Вот что; и вы изгубили было своего друга-хранителя, да шатались мертвецами по белому свету; холодом и могилой несло от вас. Ни ложь, ни ночь не приодели вас, благоуханья не умастили, вино не согрело. Высоко поднимались на хитрость, да низко падали. Только у души, братцы, неподдельные, ангельские крылья, она лишь летает по вольной воле, и не роняет кровного друга с вершины к подножью. Много было у вас красных девиц, родных дочерей, да много ли впрок пошло — доброму молодцу в жену, а малому детищу в мать? Всех поел Змей Горыныч, да только вам косточки на похороны повыплевал. Безгрешные только спаслись, — обратились в камень — берегите в память!

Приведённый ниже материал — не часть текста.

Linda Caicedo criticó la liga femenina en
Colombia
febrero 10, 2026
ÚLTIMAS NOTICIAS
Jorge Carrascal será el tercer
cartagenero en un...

Народ слушал старца, да и сотворил слезную молитву. И стали мы жить мирно, радушно, шесть дней на себя, а седьмой господу богу. Колено шло за коленом. Все каменныя девицы… вот и дочка моя… сначала были как живые, только что румянец не играл на щеках; а и они избавились от смерти, да не избавились от старости, сморщились, почернели, а худеть не худеют. Стоят и теперь по полям на горах, где жили отцы. Глупый народ зовет их теперь бабами; да какие ж они бабы, сроду они бабами не были, они неповинные красные девицы. Глупый народ теперь мостит мосты ими да кругом двора вместо тыну их ставит. А я не даю своей дочки. Нет, ни за что не отдам! Изловлю золотую рыбку, так она мне ее живой сотворит. Вот что!.. Тс! Молчи, молчи! Вот идет к уде! Не замай! Ах ты окаянная! Сдернула червячка!.. Ступай, брат, посадской, прочь отсюда! Сделай божескую милость, ступай! Не мешай мне изловить ее!
— Ну, ну, ну! — проговорил Емельян Герасимович, отходя от старика.